• **Goal of the exercise**
Skip every picture while you write out the records below, from the first line through the one that contains "G04 #@! TF.SameCoordinates,Original*", both ends kept.

• **Extracted information**

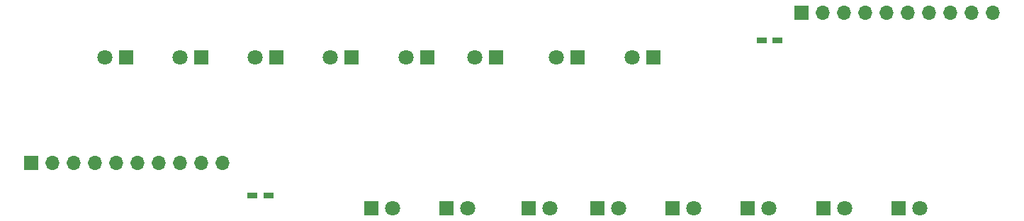
<source format=gts>
G04 #@! TF.GenerationSoftware,KiCad,Pcbnew,(5.1.6-0-10_14)*
G04 #@! TF.CreationDate,2021-12-08T11:35:56+09:00*
G04 #@! TF.ProjectId,qPCR-panel_led_20211208,71504352-2d70-4616-9e65-6c5f6c65645f,rev?*
G04 #@! TF.SameCoordinates,Original*
G04 #@! TF.FileFunction,Soldermask,Top*
G04 #@! TF.FilePolarity,Negative*
%FSLAX46Y46*%
G04 Gerber Fmt 4.6, Leading zero omitted, Abs format (unit mm)*
G04 Created by KiCad (PCBNEW (5.1.6-0-10_14)) date 2021-12-08 11:35:56*
%MOMM*%
%LPD*%
G01*
G04 APERTURE LIST*
%ADD10R,1.200000X0.750000*%
%ADD11R,1.800000X1.800000*%
%ADD12C,1.800000*%
%ADD13R,1.700000X1.700000*%
%ADD14O,1.700000X1.700000*%
G04 APERTURE END LIST*
D10*
G04 #@! TO.C,C1*
X157285000Y-53419640D03*
X155385000Y-53419640D03*
G04 #@! TD*
D11*
G04 #@! TO.C,D9*
X79405000Y-55521640D03*
D12*
X76865000Y-55521640D03*
G04 #@! TD*
G04 #@! TO.C,D10*
X85865000Y-55521640D03*
D11*
X88405000Y-55521640D03*
G04 #@! TD*
G04 #@! TO.C,D11*
X97405000Y-55521640D03*
D12*
X94865000Y-55521640D03*
G04 #@! TD*
G04 #@! TO.C,D12*
X103865000Y-55521640D03*
D11*
X106405000Y-55521640D03*
G04 #@! TD*
G04 #@! TO.C,D13*
X115405000Y-55521640D03*
D12*
X112865000Y-55521640D03*
G04 #@! TD*
G04 #@! TO.C,D14*
X121095000Y-55521640D03*
D11*
X123635000Y-55521640D03*
G04 #@! TD*
G04 #@! TO.C,D15*
X133405000Y-55521640D03*
D12*
X130865000Y-55521640D03*
G04 #@! TD*
G04 #@! TO.C,D16*
X139865000Y-55521640D03*
D11*
X142405000Y-55521640D03*
G04 #@! TD*
D13*
G04 #@! TO.C,U1*
X160140746Y-50121640D03*
D14*
X162680746Y-50121640D03*
X165220746Y-50121640D03*
X167760746Y-50121640D03*
X170300746Y-50121640D03*
X172840746Y-50121640D03*
X175380746Y-50121640D03*
X177920746Y-50121640D03*
X180460746Y-50121640D03*
X183000746Y-50121640D03*
G04 #@! TD*
D10*
G04 #@! TO.C,C1*
X94550000Y-71999640D03*
X96450000Y-71999640D03*
G04 #@! TD*
D11*
G04 #@! TO.C,D1*
X171730000Y-73521640D03*
D12*
X174270000Y-73521640D03*
G04 #@! TD*
G04 #@! TO.C,D2*
X165270000Y-73521640D03*
D11*
X162730000Y-73521640D03*
G04 #@! TD*
G04 #@! TO.C,D3*
X153730000Y-73521640D03*
D12*
X156270000Y-73521640D03*
G04 #@! TD*
G04 #@! TO.C,D4*
X147270000Y-73521640D03*
D11*
X144730000Y-73521640D03*
G04 #@! TD*
G04 #@! TO.C,D5*
X135730000Y-73521640D03*
D12*
X138270000Y-73521640D03*
G04 #@! TD*
G04 #@! TO.C,D6*
X130040000Y-73521640D03*
D11*
X127500000Y-73521640D03*
G04 #@! TD*
G04 #@! TO.C,D7*
X117730000Y-73521640D03*
D12*
X120270000Y-73521640D03*
G04 #@! TD*
G04 #@! TO.C,D8*
X111270000Y-73521640D03*
D11*
X108730000Y-73521640D03*
G04 #@! TD*
D13*
G04 #@! TO.C,U1*
X68134254Y-68121640D03*
D14*
X70674254Y-68121640D03*
X73214254Y-68121640D03*
X75754254Y-68121640D03*
X78294254Y-68121640D03*
X80834254Y-68121640D03*
X83374254Y-68121640D03*
X85914254Y-68121640D03*
X88454254Y-68121640D03*
X90994254Y-68121640D03*
G04 #@! TD*
M02*

</source>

• **Task output**
<source format=gts>
G04 #@! TF.GenerationSoftware,KiCad,Pcbnew,(5.1.6-0-10_14)*
G04 #@! TF.CreationDate,2021-12-08T11:35:56+09:00*
G04 #@! TF.ProjectId,qPCR-panel_led_20211208,71504352-2d70-4616-9e65-6c5f6c65645f,rev?*
G04 #@! TF.SameCoordinates,Original*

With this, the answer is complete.